Photo by Femi Henry-Chia and Rebekah Grace de Guzman

A while back, I saw a TikTok where an interviewer on the streets of Manila asked Filipinos, most of whom were college students, "Are Filipinos-Americans real Filipinos?" And, to my shock, most of them said something like, "No, not really." They elaborate on how Filipino-Americans can reap the benefits of the American Dream, with all of its principles and privileges. To them, this makes Filipino-Americans more American to the point that there is no Filipino left in them.

Entrance to Camp John Hay (image by Zaldy Comanda of Manila Bulletin)

Of course, this is an issue with American glorification. When I went to the Philippines last December, we stayed at Camp John Hay in Baguio City. As a former American military base during the Philippine-American War, I wondered why the name stayed as John Hay despite how traumatic the war was– to which my aunt responded, “We’re suck-ups.” It's, unfortunately, the consequence of centuries of colonization ending with the United States on an absolute ego high after WWII being the ones responsible for you. (But hey, we got Jollibee out of it!)

Though the undoing of American and Western glorification in Asia is very important and needs to be addressed in those spaces, it is the root of my insecurity about the Filipino half of my Filipino-American identity. My authenticity as a Filipino has never been fully validated by the community of homegrown Filipinos around me. Case in point: when I’m asked if I can speak Tagalog, I say “Konti lang, po,” which means “Only a little bit,” and I get a disappointed sigh and a “But you need to learn!”

This lack of Tagalog speaking skills results in conversations with my extended family that are lost in translation. Part of it, according to them, is because I “talk like an American,” and that means they don’t understand my nuances and slang. I’m told to slow down, and slowing down becomes hounding on my personality (“You’re too loud!”), my dreams (“Are you sure you want to be a screenwriter?”), and my morals.

I can’t help but feel hurt when they say, without even a second to think about it, “You need to remember where you came from.” Though I live in one of the most multicultural cities in the States, I’m still constantly reminded of it. We fall under the model minority myth, and in my youth, I succumbed to it. Even still, we are known notoriously as domestic helpers, cleaning staff, and nail ladies. A sense of inferiority led my dad and many other Filipinos to fall numb to Pinoy baiting.

And that brings another moral: “Your family comes first.” My dad likes to recount how when he came to the States, “I only had the clothes on my back and one hundred dollars in my pocket.” My mom sacrificed her education toward becoming an engineer and instead came here. Why? “So you can have a better life.” It’s a phrase that all of my fellow first-generation immigrants know by heart, but we know they mean it. For that, I’m always grateful for my parents. For that, I’ve set myself out to make sure it was worth it for them.
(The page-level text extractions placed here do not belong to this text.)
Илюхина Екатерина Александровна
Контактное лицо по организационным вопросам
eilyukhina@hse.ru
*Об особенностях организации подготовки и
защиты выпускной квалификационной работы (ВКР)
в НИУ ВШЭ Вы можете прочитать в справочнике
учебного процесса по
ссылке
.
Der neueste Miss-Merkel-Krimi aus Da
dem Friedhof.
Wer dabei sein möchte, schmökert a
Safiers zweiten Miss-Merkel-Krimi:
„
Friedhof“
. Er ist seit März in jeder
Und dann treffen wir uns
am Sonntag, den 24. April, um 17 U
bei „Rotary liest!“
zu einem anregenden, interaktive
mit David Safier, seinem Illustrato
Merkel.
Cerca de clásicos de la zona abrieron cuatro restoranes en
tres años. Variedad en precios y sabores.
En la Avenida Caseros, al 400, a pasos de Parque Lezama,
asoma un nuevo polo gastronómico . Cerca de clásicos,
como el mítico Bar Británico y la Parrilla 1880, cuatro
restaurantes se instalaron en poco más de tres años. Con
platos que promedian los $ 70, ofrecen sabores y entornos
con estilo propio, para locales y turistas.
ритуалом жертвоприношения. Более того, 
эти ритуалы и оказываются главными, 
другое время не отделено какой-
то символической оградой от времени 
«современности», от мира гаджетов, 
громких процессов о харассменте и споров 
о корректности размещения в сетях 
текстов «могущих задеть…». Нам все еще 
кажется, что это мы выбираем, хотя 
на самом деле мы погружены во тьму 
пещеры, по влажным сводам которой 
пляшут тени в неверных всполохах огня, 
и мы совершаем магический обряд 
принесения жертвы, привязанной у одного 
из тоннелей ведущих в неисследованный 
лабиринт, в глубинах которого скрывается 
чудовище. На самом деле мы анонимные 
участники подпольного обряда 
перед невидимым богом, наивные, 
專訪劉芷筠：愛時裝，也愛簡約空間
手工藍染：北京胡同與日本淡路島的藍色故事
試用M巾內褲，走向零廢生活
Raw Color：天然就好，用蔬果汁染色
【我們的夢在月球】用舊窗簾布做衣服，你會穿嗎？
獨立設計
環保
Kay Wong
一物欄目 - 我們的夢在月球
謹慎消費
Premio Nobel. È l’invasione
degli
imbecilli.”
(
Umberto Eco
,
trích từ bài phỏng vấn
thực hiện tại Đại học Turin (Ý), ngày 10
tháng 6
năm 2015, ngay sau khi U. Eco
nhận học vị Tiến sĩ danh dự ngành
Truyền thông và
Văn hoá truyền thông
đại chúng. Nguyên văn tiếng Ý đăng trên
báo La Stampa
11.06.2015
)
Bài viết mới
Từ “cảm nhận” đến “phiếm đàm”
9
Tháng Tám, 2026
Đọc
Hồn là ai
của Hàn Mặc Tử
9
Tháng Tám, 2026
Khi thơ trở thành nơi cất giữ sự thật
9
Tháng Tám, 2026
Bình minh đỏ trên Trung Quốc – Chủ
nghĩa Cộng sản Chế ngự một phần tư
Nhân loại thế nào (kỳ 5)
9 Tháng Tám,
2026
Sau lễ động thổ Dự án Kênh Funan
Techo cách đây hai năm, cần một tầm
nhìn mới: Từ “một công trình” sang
Despite all of this, I know why they would think I’d put myself first no matter what. It is my dreams, my personality, and how I talk– to them, I am American. To them, Americans can pursue their passions; they don’t care about what anyone else thinks. They know I value those things, but why has it become my whole identity to my people?

Pia Wurtzbach winning Miss Universe 2015 (image by Getty Images)

If anything, I’ve retained the Pinoy pride in my blood. I love being Filipino. If I were ever on death row, palabok and lumpia would be my last meal. I scream the lyrics to Paligoy-Ligoy by Nadine Lustre. I call Olivia Rodrigo my “ate,” which means “older sister” in Tagalog. Even when I was seven, I cried when Pia Wurtzbach won Miss Universe in 2015. I’m so proud of my people’s work and what we’ve accomplished.

I felt a part of myself crack when I saw this now-deleted TikTok of a Filipino “calling out” a Filipino-American for wearing a stole of the Filipino flag at her college graduation. He claimed that she violated a Filipino law in which the flag of the Philippines cannot be worn as a costume, going on to say that this “foreigner” couldn’t even do the bare minimum of researching the culture.

“Foreigner” became a buzzword. Filipino-Americans were rightfully upset, myself included. She wasn’t even parading the flag as a costume; she wanted to wear it to represent her heritage on one of the most important days of her life. Though the foundation of our identities is grown on American soil, our roots are still Filipino. No one has the right to deny that.

So. The question of whether Filipino-Americans are real Filipinos. To the college students in the TikTok video, I have this to say to you:

You'll never know the late nights while watching Pacquiao games. You'll never know the joy of doing tinikling well into your young adult years. You'll never know the bliss of singing songs in our mother language together. These things may never be Filipino to you, but for us, they keep us close to our heritage. They are the pieces that we needed to pick up and put together in this foreign land. And that's what makes us real Filipinos.